Snap judgment: 'Pushing Daisies'
Oct 4, 2007, 10:00 AM | by Leah Greenblatt
Categories: Mini TV Watch, Snap Judgment
New network shows these days seem to get cancelled practically before the first commercial break. Before you know it, the pilot you were watching is gone, and some So You Think You Can Spelunk mid-season replacement stands vacuously in its place. Which is why I'm rooting for Pushing Daisies, which premiered last night on ABC. It's too cute, almost sickeningly quirky, but its heart is so pure, and its fanciful world so fully realized that I can't help wishing it a fighting chance. (Watch for an official review in a forthcoming issue of EW.)
The easiest references tend towards the big screen — think Tim Burton's 2003 fantasia Big Fish or 2004's Lemony Snicket — both in the super-saturated colors and deliberate magical realism of the characters and storylines. In the first episode (called "Pielette," a double entendre that actually makes sense in context; wait for it), we are introduced to the town of Coeur de Coeur (yes, that's French for Heart of Hearts), as a boy named Ned bounds across a spectacular CGI-flowered hillside with his beloved dog, who runs into the road and is promptly smooshed by an oncoming truck, leading to a spectacular revelation. Cue the plummy narrator — whom books-on-tape fans may recognize as Jim Dale, the voice of the Harry Potter tomes — telling us, "Young Ned could touch dead things and bring them back to life." And indeed, the pooch bounds back up like a whack-a-mole, alive and well. But, as the narrator also tells us, this particular gift came with "no box, no instructions, and no manufacturers' warranty."
Accordingly, when Ned's mother drops dead of a blood clot while baking pies in the family's Norman Rockwell kitchen, Ned brings her back, only to discover that while his first touch brings life, the second touch brings death; a goodnight kiss sends Mom promptly back to the netherworld. Also, as we are told, the dead can be be brought back for only one minute without consequence; beyond that, someone else in close proximity has to die. So it is that Ned accidentally kills the father of his beloved next door neighbor, a freckled pixie of a girl named Chuck. Her dad's death means poor Chuck is sent to live with two wacky maiden aunts, thus signalling the end of Ned's first — and most impactful — love affair.

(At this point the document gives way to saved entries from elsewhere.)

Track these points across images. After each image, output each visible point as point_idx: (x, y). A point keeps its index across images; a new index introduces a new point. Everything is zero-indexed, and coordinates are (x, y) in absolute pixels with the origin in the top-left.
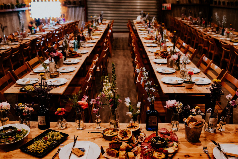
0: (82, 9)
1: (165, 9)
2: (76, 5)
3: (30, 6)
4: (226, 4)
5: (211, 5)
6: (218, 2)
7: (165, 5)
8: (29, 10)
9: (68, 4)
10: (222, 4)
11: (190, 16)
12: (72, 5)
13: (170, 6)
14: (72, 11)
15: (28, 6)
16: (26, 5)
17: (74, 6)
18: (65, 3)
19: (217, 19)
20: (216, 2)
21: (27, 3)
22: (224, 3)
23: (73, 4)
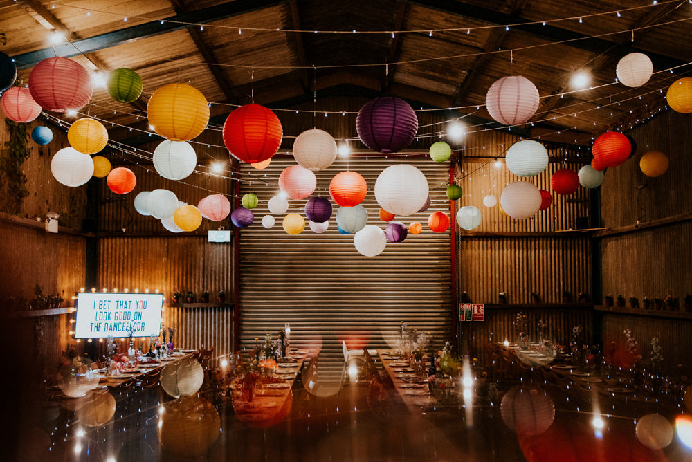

Cut now to grown-up Ned (Lee Pace, a Thomas Cavanagh doppelganger with wounded eyes and very expressive brows), now an emotionally crippled piemaker — Mom's pastry-related moment of departure made him a little bit obsessed. His best friend remains, actually, Man's Best Friend: the same dog he saved so many years before (which, of course, he can't pet without killing, calling for the use of surrogate "hand" made of wood). His circle of friends seems to consist of Detective Emerson Cod (Chi McBride), the only soul who knows his secret, and waitress Olive Snook (the bodaciously curvy Kristin Chenoweth), who pines secretly for Ned, and lives next door to him in an apartment that can only be described as a floral nursery vomiting all over ten tons of chintz.
Ned and Emerson are a team of sorts, having discovered that "murders are much easier to solve when you can ask the person who killed them." Thus, the pair awaken deceased victims for less than a minute, get the goods, and collect the rewards. Enter the case of the Lonely Traveler: a young woman fished out of cruise-ship waters, strangled mysteriously. It doesn't take a Mensa member to suspect that once Ned opens the coffin, he comes face to face with childhood sweetheart Chuck (British actress Anna Friel, being resolutely American here). A minute, of course, turns out to be far too brief for smitten Ned, and he lets the shady funeral-home director take the fall. Honestly, so would we; "luminous" is a word way overused, but Friel (pictured) is absolutely charming, a kewpie-faced Zooey Deschanel type with cupid's bow lips and a twinkle too alive to be, well, dead. Also, she uses expressions like "hoisted by my own petard" and calls hugs "emotional Heimlichs." Sold!
Watching the two embark on a mission to solve her murder — it involves a shady travel agency, her two housebound aunts (nice to see Swoozie Kurtz again, and in a jeweled eye patch, no less), and two ceramic monkeys — isn't so much about the destination but the journey. All we know is that as much as they may wish to, Chuck and Ned can never share another kiss... leading them to touch the two monkeys together in a smashing makeout session, which in turn leads to the discovery that said monkeys are not so much ceramic as solid gold. Wherever this leads — and whether I can involve myself in the Victorian idea of a love affair without physical contact — I am, frankly, a little smitten. Still, I can see the kind of diabetic coma such kooky cuteness could induce.
Readers, what do you think — is this one of the most original shows of the season, or merely a network exec's bad acid trip? Can Ned and Chuck sustain a life without regular whoopie, let alone hand-holding? Do monkeys not make everything a little bit more awesome?